▶ [Job]: For the entries below, print exactly the lines between the line holding "ぜひ参加したい！という方は、お店やブログ等でチェックして頂ければ" and the line holding "pelo desenvolvimento de vias de c", inclusive, and nothing else.

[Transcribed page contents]
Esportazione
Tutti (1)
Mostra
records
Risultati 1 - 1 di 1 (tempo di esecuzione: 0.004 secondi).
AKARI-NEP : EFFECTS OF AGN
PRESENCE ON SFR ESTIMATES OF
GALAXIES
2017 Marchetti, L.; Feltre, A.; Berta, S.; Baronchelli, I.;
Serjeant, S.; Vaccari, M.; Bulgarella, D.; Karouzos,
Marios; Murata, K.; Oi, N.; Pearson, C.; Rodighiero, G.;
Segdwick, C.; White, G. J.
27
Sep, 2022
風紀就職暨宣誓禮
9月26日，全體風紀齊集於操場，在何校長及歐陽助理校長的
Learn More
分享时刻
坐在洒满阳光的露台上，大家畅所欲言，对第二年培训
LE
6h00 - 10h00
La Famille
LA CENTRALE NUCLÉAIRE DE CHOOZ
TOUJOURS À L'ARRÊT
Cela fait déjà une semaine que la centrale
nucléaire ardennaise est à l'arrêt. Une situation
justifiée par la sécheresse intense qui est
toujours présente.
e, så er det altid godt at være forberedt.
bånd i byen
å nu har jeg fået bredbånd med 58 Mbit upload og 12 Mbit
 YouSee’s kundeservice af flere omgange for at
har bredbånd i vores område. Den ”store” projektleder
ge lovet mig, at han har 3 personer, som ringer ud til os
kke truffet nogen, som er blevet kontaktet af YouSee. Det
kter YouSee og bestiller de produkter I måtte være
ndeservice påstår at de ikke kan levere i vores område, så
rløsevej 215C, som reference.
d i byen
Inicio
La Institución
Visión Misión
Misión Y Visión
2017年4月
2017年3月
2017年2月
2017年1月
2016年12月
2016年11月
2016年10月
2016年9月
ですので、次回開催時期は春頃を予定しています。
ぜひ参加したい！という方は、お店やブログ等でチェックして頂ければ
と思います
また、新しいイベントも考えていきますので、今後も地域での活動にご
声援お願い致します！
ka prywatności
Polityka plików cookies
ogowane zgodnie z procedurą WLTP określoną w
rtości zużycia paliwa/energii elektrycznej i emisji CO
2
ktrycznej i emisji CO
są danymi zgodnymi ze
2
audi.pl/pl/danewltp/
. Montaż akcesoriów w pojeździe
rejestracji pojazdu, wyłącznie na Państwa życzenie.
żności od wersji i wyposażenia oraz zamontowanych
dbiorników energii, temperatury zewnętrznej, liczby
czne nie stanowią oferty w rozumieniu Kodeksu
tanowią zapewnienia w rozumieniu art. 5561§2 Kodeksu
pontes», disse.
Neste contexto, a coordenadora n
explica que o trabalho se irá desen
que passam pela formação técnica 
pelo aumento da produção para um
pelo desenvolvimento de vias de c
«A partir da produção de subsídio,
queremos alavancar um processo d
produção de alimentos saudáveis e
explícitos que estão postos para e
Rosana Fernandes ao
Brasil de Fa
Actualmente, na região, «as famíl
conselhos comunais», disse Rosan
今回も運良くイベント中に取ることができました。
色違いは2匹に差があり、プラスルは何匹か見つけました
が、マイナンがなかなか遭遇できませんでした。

▶ [Exercise response]:
ぜひ参加したい！という方は、お店やブログ等でチェックして頂ければ
と思います
また、新しいイベントも考えていきますので、今後も地域での活動にご
声援お願い致します！
ka prywatności
Polityka plików cookies
ogowane zgodnie z procedurą WLTP określoną w
rtości zużycia paliwa/energii elektrycznej i emisji CO
2
ktrycznej i emisji CO
są danymi zgodnymi ze
2
audi.pl/pl/danewltp/
. Montaż akcesoriów w pojeździe
rejestracji pojazdu, wyłącznie na Państwa życzenie.
żności od wersji i wyposażenia oraz zamontowanych
dbiorników energii, temperatury zewnętrznej, liczby
czne nie stanowią oferty w rozumieniu Kodeksu
tanowią zapewnienia w rozumieniu art. 5561§2 Kodeksu
pontes», disse.
Neste contexto, a coordenadora n
explica que o trabalho se irá desen
que passam pela formação técnica 
pelo aumento da produção para um
pelo desenvolvimento de vias de c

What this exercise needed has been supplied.